"Ça fait deux ans que je travaille dans l’établissement. Je n’ai jamais eu un avertissement. Or, j’ai été licencié parce que ce gérant m’accuse d’avoir volé dans la caisse. Pour la simple raison que je n’ai pas édité le ticket assez vite. Il pensait perdre l’argent des consommations. Le ton est monté. Cette personne m’a attrapé par le cou et m’a serré au niveau de la gorge avant de m’ordonner de sortir. Le tenancier m’a suivi et tapé. Il n’arrêtait pas de me traiter de voleur. Ma réputation est brisée. Je conteste l’avoir touché…"

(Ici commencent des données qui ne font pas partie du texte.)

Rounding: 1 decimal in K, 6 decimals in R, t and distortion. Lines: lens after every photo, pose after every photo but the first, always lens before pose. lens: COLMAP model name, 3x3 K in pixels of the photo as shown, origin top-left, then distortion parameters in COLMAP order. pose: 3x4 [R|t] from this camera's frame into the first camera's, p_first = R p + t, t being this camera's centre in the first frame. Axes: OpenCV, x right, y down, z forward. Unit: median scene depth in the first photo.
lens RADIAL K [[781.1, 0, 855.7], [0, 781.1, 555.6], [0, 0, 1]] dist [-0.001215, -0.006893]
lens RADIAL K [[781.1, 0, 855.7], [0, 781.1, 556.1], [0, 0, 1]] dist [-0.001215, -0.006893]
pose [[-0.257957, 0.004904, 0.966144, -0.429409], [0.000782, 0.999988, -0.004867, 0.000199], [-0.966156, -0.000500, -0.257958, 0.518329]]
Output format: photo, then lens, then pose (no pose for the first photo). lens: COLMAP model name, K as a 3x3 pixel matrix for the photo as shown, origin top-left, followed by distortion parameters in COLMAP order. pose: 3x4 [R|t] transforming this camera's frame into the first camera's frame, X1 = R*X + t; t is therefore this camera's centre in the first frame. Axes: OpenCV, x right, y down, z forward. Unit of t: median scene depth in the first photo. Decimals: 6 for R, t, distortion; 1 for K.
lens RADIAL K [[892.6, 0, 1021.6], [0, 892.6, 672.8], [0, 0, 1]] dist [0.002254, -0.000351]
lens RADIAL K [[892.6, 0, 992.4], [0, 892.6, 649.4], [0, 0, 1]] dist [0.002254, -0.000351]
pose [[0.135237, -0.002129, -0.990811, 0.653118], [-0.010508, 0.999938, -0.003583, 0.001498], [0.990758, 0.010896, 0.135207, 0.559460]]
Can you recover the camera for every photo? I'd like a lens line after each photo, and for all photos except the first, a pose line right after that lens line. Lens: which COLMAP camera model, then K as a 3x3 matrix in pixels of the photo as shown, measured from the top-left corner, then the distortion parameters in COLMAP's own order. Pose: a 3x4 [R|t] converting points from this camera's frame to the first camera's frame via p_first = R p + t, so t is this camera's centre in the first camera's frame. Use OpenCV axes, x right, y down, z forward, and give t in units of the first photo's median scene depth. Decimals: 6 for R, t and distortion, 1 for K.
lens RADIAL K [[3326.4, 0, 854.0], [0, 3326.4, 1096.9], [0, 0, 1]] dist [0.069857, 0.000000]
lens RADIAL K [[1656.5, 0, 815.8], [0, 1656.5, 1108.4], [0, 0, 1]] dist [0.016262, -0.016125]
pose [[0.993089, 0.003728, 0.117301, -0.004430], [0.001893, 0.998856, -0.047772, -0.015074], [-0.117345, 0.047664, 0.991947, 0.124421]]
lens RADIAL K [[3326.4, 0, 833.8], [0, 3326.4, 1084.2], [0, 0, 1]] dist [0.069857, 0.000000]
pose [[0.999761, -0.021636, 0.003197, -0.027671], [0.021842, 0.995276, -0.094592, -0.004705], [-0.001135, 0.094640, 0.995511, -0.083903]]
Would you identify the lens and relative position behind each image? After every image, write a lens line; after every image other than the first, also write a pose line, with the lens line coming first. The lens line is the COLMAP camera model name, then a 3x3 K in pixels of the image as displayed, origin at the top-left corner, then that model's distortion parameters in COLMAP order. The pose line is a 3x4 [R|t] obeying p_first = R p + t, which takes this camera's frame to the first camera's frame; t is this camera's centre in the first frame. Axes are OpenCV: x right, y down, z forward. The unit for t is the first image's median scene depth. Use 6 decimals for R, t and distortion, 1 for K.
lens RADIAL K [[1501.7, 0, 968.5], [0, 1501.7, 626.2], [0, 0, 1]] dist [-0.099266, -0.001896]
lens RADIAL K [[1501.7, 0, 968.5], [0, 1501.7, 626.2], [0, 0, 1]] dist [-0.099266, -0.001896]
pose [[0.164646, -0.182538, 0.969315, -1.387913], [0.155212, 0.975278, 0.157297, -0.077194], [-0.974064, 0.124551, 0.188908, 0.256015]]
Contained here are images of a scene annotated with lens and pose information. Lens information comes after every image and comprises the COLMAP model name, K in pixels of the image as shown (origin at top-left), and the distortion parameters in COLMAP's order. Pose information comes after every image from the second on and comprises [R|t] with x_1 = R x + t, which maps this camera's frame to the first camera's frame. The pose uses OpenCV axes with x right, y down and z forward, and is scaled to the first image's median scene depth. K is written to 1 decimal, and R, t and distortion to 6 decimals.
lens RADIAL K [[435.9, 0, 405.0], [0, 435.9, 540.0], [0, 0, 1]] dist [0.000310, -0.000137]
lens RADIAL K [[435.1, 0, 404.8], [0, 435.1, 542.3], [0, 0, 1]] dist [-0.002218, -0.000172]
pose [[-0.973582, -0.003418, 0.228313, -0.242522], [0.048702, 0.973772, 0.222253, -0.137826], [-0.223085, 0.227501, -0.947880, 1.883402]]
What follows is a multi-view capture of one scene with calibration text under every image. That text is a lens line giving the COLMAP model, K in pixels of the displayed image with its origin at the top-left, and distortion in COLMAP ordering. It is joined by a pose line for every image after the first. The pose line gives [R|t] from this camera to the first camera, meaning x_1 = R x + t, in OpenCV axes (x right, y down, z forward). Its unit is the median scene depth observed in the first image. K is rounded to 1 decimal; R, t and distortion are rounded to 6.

Devant le tribunal correctionnel, le serveur raconte le différend avec son employeur, survenu le 13 octobre 2019, en fin de soirée.
L’altercation se serait déroulée d’abord à l’intérieur du bar de nuit, puis à l’extérieur. Le président Florestan Bellinzona aurait voulu poursuivre l’instruction du dossier par la confrontation avec le prévenu dont la version est différente. Mais celui-ci est absent, mais représenté par son conseil.
"Les insultes ne justifient pas les coups"
"Dans le PV, note le magistrat, le gérant reconnaît une gifle éducative. C’est-à-dire juste une tape, car vous l’aviez insulté. Il aurait perdu le contrôle. Puis des clients ont appelé la police."
De tels propos sont insupportables pour la partie civile. "Dans la tête de cet individu, soupire Me Arnaud Cheynut, son petit salarié méritait d’être corrigé, humilié devant ses collègues. C’est un homme à poigne. Il dirige à l’ancienne. Il est dans l’erreur. D’autant que ce gérant n’apporte pas la preuve d’avoir été volé et il licencie son employé pour faute grave.
"N’est-il pas allé trop loin en tant que gestionnaire censé protéger son personnel? Absent, le prévenu fuit sa responsabilité. Cette affaire devrait être considérée comme un accident du travail. Notre préjudice est évalué à 5.000€ si vous ne retenez pas cette qualification."
À son tour, le premier substitut Olivier Zamphiroff regrette le comportement du chef d’entreprise: "Même dans le monde de la nuit, il faut respecter des règles connues de tous. Son établissement ne doit pas être un tribunal. On convoque d’abord le salarié, on ne le fustige pas de manière intempestive pendant les heures de travail. Les insultes ne justifient pas les coups portés à l’employé. Frappez plus haut avec une sanction exemplaire proportionnée à la gravité des faits: 15.000€ d’amende."
"Plus près de la bousculade que de l’empoignade"
La somme fait bondir la défense. "Pareil montant fait très mal, réagit Me René Schileo, du barreau de Nice. Mon client, défavorablement connu pour des faits de violence sur conjoint, n’est pas un gentil garçon. Mais s’il a une propension à la brutalité, coups de poing et tentatives d’étranglement sont cependant contestés. Le certificat médical, avec cinq jours d’ITT, mentionne céphalée et cervicalgie."
"La victime force le trait ou le médecin est extrêmement généreux. Car c’est une interruption pour une personne qui a reçu vingt-cinq coups de matraque au cours d’une manifestation de gilets jaunes. Or, on est plus près de la bousculade que de l’empoignade. Proportionnez votre sanction. C’est un coup de sang pour un verre d’une dizaine d’euros…"
Après avoir délibéré sur-le-champ, le tribunal a condamné le prévenu à 10.000€ d’amende et reconnu l’accident de travail pour la partie civile.